Voici un rapide bilan climatique selon les chiffres communiqués chaque année par Météo France :

  • Hiver 2019-2020 : Classé comme le plus chaud jamais enregistré depuis le début des mesures en 1900, avec une anomalie de température moyenne de +2,7 °C par rapport à la normale. Février 2020 a été exceptionnel, avec des maximales dépassant souvent les 25 °C dans le sud du pays.
  • Hiver 2021-2022 : Qualifié de "majoritairement doux", il a affiché une anomalie de +1,2 °C. Une période de douceur exceptionnelle a notamment été observée du 24 décembre 2021 au 4 janvier 2022, la plus douce jamais enregistrée sur cette période en 75 ans, avec un indicateur thermique national de 10,5 °C.
  • Hiver 2022-2023 : Bien que contrasté, l'hiver a été plus chaud que la normale de +0,8 °C. Il a été marqué par une douceur remarquable autour du Nouvel An, avec la nuit du 31 décembre 2022 qui fut la plus douce jamais enregistrée en France en hiver, avec une température minimale moyenne de 11,2 °C.
  • Hiver 2023-2024 : Il se classe au troisième rang des hivers les plus chauds jamais mesurés, avec une anomalie d'environ +2,0 °C. Le mois de février 2024 a été le deuxième plus chaud jamais enregistré, avec une anomalie record de +3,6 °C.

Sachant que, selon la CRE, le chauffage représente 84 % de la consommation de gaz résidentiel, ces hivers cléments ont mécaniquement réduit la consommation de gaz. 

Vers un démantèlement partiel du réseau de gaz ?

La chute continue de la consommation et du nombre d'abonnés rend la question de l'avenir de l'infrastructure gazière inévitable. Maintenir en l'état un réseau de plus de 200.000 km pour de moins en moins d'usagers risque de faire peser un fardeau financier insoutenable sur les derniers consommateurs, souvent les ménages les plus modestes, qui devront payer des coûts d'acheminement de plus en plus élevés.

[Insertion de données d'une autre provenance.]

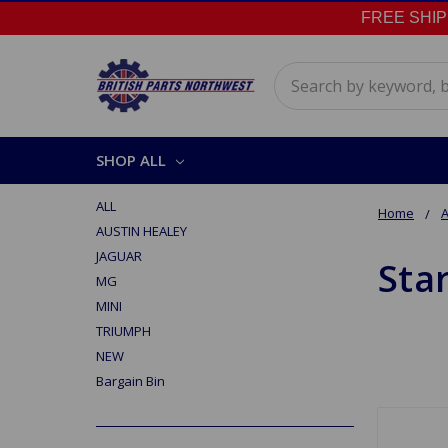
FREE SHIPPI
Search
SHOP ALL
ALL
Home
A
AUSTIN HEALEY
JAGUAR
Sta
MG
MINI
TRIUMPH
NEW
Bargain Bin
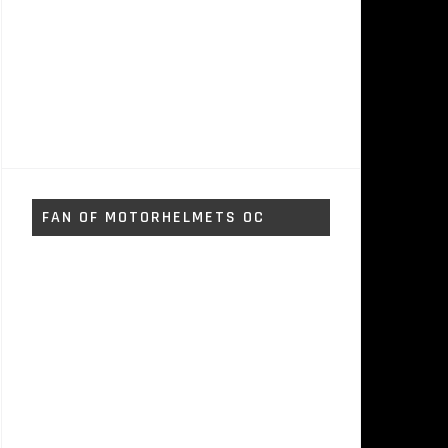
FAN OF MOTORHELMETS OC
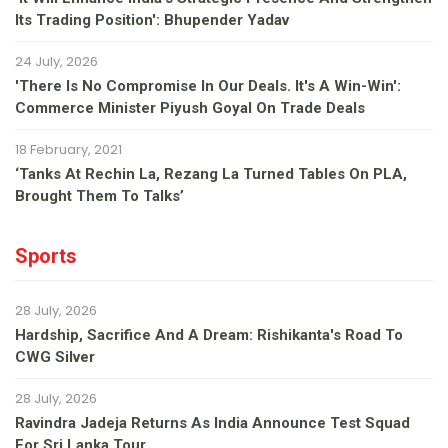
Its Trading Position': Bhupender Yadav
24 July, 2026
'There Is No Compromise In Our Deals. It's A Win-Win':
Commerce Minister Piyush Goyal On Trade Deals
18 February, 2021
‘Tanks At Rechin La, Rezang La Turned Tables On PLA,
Brought Them To Talks’
Sports
28 July, 2026
Hardship, Sacrifice And A Dream: Rishikanta's Road To
CWG Silver
28 July, 2026
Ravindra Jadeja Returns As India Announce Test Squad
For Sri Lanka Tour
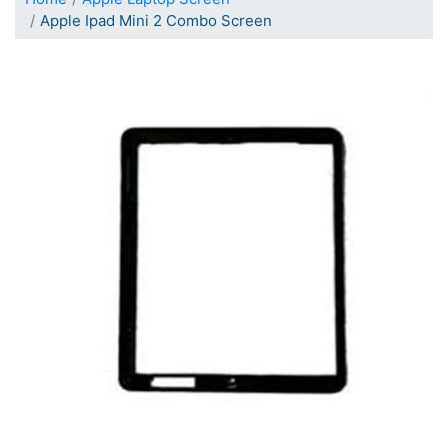
Apple Ipad Mini 2 Combo Screen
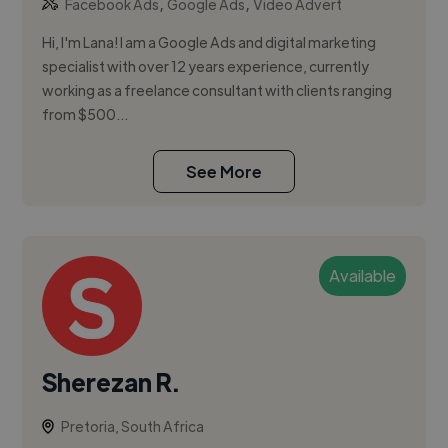
,
,
Facebook Ads
Google Ads
Video Advert
Hi, I'm Lana! I am a Google Ads and digital marketing
specialist with over 12 years experience, currently
working as a freelance consultant with clients ranging
from $500...
See More
Available
Sherezan R.
Pretoria, South Africa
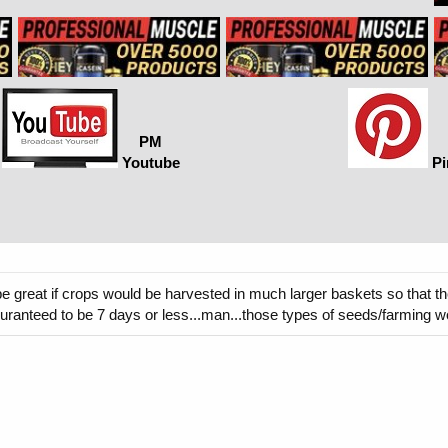
PM
Youtube
Pi
t be great if crops would be harvested in much larger baskets so that 
 guranteed to be 7 days or less...man...those types of seeds/farming w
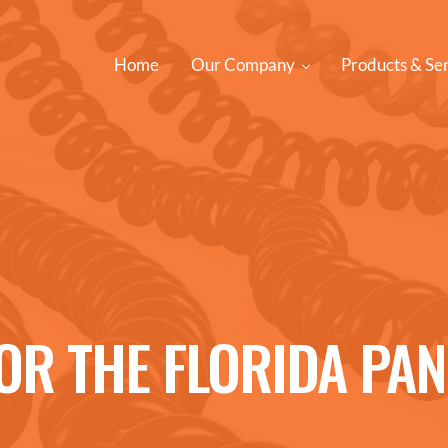
Home
Our Company
Products & Se
FOR THE FLORIDA PA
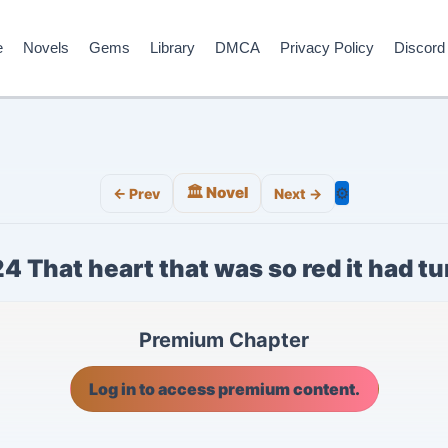
e
Novels
Gems
Library
DMCA
Privacy Policy
Discord
🏛️ Novel
⚙️
← Prev
Next →
4 That heart that was so red it had t
Premium Chapter
Log in to access premium content.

Il ne s'agit pas de démanteler l'ensemble de l'infrastructure, mais de cibler des portions dont le maintien n'est plus économiquement ou techniquement justifié. Selon la CRE, 3 à 5 % des kilomètres de canalisations de transport pourraient être abandonnés d'ici à 2050

Cette stratégie de décroissance ciblerait en priorité les zones où le réseau est le moins dense et où la consommation est historiquement faible, comme dans certaines parties de l'ouest de la France. L'objectif serait d'éviter les surcoûts liés à l'entretien de bouts de réseau ne desservant que quelques clients. En revanche, les réseaux très denses du nord et de l'est, héritage de l'histoire industrielle, resteraient la colonne vertébrale du système.

Enfin, une alternative au démantèlement pur et simple serait de les reconvertir pour le transport de biométhane, jouant ainsi un rôle dans la future infrastructure énergétique décarbonée.